**Records for the exercise:**
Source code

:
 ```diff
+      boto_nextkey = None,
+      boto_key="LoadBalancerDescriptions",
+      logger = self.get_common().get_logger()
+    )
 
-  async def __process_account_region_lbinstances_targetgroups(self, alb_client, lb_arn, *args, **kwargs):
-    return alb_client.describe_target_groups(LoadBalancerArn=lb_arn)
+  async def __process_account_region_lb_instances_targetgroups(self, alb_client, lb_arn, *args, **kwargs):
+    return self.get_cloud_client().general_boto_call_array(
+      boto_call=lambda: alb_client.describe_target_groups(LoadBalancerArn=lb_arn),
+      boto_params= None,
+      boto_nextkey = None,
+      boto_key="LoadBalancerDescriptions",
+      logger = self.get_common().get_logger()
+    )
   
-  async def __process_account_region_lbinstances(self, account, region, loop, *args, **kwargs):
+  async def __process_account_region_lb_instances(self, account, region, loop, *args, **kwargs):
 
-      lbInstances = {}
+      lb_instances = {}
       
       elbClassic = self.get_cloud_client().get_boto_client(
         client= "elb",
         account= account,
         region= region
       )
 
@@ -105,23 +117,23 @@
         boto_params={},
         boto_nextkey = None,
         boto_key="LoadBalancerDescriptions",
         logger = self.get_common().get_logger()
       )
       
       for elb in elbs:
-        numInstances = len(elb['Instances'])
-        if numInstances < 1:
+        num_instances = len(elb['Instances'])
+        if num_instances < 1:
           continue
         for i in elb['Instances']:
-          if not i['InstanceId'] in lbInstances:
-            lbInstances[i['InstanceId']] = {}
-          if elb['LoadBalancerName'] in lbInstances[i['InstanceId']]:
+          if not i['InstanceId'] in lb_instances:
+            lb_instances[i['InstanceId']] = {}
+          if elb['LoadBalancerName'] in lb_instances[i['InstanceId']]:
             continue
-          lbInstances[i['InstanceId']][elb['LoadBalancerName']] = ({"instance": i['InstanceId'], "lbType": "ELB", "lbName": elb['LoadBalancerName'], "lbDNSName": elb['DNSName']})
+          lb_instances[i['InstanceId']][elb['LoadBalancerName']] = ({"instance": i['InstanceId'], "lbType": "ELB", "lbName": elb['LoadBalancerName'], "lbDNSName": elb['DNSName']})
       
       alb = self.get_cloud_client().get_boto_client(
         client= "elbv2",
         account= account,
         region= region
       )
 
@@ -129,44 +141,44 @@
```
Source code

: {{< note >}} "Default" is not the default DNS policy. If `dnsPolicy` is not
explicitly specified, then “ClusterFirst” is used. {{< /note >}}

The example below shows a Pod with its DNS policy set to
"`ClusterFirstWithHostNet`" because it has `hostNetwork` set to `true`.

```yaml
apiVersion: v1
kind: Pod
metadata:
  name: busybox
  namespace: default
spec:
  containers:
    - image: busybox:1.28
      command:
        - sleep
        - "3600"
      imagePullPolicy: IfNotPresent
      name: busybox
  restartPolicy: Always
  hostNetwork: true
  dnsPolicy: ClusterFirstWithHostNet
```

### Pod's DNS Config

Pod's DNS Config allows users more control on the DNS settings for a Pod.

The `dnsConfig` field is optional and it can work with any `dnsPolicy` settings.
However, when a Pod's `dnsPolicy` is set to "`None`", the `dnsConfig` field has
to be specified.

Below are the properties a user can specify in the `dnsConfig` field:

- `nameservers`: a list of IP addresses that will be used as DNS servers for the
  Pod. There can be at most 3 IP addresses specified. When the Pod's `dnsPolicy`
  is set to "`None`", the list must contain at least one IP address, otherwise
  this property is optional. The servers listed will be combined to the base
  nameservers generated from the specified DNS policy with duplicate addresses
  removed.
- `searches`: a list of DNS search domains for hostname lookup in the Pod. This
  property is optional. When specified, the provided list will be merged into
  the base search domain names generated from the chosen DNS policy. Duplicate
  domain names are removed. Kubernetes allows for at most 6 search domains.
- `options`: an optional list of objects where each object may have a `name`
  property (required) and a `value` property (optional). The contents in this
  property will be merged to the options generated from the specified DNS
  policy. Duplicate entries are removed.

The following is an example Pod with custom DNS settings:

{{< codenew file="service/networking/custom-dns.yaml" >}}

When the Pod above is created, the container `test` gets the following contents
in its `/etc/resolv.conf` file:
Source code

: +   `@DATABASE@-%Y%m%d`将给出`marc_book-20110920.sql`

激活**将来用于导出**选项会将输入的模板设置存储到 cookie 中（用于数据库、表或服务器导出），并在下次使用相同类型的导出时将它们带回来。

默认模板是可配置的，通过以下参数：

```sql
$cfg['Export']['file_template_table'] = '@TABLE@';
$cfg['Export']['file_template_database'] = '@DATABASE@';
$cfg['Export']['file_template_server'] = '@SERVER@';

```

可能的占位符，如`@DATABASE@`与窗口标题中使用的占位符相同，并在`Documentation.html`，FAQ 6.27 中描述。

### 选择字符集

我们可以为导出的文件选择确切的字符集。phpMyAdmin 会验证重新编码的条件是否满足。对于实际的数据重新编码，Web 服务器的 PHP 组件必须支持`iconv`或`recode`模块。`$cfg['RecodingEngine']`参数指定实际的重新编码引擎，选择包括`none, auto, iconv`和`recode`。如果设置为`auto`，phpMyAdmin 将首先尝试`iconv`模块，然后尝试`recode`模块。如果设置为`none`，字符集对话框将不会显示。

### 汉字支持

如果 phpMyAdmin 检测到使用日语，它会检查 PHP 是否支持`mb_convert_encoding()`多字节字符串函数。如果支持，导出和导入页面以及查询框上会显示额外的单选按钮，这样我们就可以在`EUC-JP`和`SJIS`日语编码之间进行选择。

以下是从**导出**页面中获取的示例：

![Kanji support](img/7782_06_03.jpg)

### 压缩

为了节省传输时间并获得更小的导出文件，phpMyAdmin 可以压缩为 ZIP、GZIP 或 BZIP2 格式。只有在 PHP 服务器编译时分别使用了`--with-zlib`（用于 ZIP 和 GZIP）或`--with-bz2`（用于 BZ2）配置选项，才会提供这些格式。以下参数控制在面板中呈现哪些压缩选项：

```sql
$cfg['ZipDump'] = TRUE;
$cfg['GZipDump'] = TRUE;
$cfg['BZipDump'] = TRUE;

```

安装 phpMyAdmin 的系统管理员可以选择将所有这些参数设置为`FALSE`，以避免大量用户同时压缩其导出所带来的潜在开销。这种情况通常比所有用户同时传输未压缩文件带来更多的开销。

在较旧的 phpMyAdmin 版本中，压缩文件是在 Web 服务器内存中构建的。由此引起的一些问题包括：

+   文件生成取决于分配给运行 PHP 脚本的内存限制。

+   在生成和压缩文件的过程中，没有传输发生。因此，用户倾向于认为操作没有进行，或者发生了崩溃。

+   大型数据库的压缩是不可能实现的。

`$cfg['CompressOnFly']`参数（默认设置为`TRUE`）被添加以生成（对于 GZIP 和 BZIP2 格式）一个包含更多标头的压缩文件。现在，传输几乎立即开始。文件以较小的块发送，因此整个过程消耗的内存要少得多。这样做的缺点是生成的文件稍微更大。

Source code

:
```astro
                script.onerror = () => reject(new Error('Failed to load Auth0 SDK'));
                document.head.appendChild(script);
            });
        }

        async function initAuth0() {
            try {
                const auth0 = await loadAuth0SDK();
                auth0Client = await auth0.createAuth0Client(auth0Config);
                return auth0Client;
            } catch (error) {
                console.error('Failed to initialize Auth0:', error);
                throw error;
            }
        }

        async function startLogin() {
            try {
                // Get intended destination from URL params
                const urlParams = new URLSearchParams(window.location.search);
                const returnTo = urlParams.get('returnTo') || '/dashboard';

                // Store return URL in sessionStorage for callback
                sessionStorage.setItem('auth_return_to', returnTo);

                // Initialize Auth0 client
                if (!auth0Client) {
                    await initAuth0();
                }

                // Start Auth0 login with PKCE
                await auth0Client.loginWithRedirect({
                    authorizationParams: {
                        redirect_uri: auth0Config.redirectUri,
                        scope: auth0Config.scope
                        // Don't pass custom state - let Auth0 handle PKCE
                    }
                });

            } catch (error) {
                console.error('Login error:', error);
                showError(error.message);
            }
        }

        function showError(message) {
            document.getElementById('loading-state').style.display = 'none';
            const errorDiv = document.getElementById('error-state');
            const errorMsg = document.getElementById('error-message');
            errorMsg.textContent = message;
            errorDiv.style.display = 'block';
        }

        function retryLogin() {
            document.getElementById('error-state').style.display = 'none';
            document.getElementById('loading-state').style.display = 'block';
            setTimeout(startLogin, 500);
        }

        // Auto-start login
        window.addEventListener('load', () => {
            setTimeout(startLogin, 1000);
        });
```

**About this exercise:** Filter the records down to the lines containing the word "window", and copy those.

**Task result:**
                const urlParams = new URLSearchParams(window.location.search);
        window.addEventListener('load', () => {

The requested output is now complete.